The mayor noted the city is still keeping the law on the books, just not enforcing it until officials get further clarity on its legality.

However, he also noted that former city attorney David Warner had advised the council not to raise the minimum age.

In December 2013, Warner told the council it was perhaps premature to be a trailblazer.

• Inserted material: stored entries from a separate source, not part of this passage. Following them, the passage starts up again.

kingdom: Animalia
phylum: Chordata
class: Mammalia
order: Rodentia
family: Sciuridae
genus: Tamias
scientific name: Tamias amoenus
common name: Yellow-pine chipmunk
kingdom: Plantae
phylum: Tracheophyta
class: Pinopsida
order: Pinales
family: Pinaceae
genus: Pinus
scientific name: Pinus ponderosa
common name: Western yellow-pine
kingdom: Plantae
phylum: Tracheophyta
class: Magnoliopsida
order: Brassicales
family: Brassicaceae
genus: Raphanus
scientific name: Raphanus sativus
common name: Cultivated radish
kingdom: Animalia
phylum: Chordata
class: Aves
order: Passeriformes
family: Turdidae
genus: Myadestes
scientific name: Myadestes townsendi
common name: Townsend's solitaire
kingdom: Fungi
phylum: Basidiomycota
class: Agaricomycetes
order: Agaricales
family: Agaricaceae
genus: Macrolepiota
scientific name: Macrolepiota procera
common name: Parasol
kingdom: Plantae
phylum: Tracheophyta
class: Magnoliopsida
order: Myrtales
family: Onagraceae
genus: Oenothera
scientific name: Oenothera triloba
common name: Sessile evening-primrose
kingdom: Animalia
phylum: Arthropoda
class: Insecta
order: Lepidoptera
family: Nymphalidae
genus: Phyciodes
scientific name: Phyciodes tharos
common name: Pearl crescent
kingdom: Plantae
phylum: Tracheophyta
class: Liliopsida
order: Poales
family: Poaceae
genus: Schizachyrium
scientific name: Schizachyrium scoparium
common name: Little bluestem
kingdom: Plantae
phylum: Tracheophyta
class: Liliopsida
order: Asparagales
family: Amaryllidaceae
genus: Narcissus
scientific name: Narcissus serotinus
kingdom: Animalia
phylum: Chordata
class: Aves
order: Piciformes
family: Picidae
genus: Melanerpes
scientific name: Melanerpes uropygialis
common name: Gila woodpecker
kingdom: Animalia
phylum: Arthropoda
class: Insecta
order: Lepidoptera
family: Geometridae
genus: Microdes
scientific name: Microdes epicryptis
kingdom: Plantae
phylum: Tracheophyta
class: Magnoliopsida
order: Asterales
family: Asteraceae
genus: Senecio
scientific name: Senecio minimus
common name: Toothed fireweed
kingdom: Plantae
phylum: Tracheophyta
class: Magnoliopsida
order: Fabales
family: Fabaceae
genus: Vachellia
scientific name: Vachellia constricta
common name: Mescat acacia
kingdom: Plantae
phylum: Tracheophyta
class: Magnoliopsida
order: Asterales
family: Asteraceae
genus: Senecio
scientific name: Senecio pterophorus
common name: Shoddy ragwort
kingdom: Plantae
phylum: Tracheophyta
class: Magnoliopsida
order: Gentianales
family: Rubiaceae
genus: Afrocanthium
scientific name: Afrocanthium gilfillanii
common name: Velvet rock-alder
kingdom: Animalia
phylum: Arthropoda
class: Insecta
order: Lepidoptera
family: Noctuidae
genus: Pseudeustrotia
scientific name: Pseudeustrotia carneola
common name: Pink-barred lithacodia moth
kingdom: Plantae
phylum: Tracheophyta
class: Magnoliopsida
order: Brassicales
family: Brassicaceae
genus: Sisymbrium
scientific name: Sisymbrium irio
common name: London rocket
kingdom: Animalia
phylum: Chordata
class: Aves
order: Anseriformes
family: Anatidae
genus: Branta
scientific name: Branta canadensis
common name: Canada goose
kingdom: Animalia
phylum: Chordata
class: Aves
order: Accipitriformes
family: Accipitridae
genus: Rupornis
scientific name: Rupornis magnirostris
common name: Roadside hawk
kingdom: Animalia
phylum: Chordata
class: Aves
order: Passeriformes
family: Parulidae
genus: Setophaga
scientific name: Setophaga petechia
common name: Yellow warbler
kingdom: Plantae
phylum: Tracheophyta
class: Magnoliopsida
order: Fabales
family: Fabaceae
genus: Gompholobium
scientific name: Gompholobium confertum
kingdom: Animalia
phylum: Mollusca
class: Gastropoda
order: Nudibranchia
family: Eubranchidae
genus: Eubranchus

“There is some risk involved, potential litigation if we get too far ahead (of other cities),” he said.

Warner also said Healdsburg was likely preempted by state law from adopting an ordinance raising the minimum age to 21.

The tobacco retailers group said the same thing - the California Penal Code stipulates that no city or county shall adopt any ordinance or regulation that contravenes the state law setting the minimum age at 18.

“If we get sued, we can deal with it when that happens,” then-mayor Wood said at the time, suggesting that some outside groups might help the city fight a future lawsuit as a show of support for Healdsburg’s attempt to curb teen smoking.

The city has requested an opinion from the state attorney general’s office on its over-21 law.

“Until the attorney general renders an opinion, I think it’s going to be difficult for the city to want to be the test case, if you will,” Healdsburg Councilwoman Brigette Mansell said Monday.

“We don’t want young people to purchase tobacco or get it from someone who just turned 18,” she said. “We had to let go of that; otherwise we could be in a legal tangle with tobacco.”

“This is a threat to how they make money,” she said of tobacco retailers. “They will spend money to make their money flow.”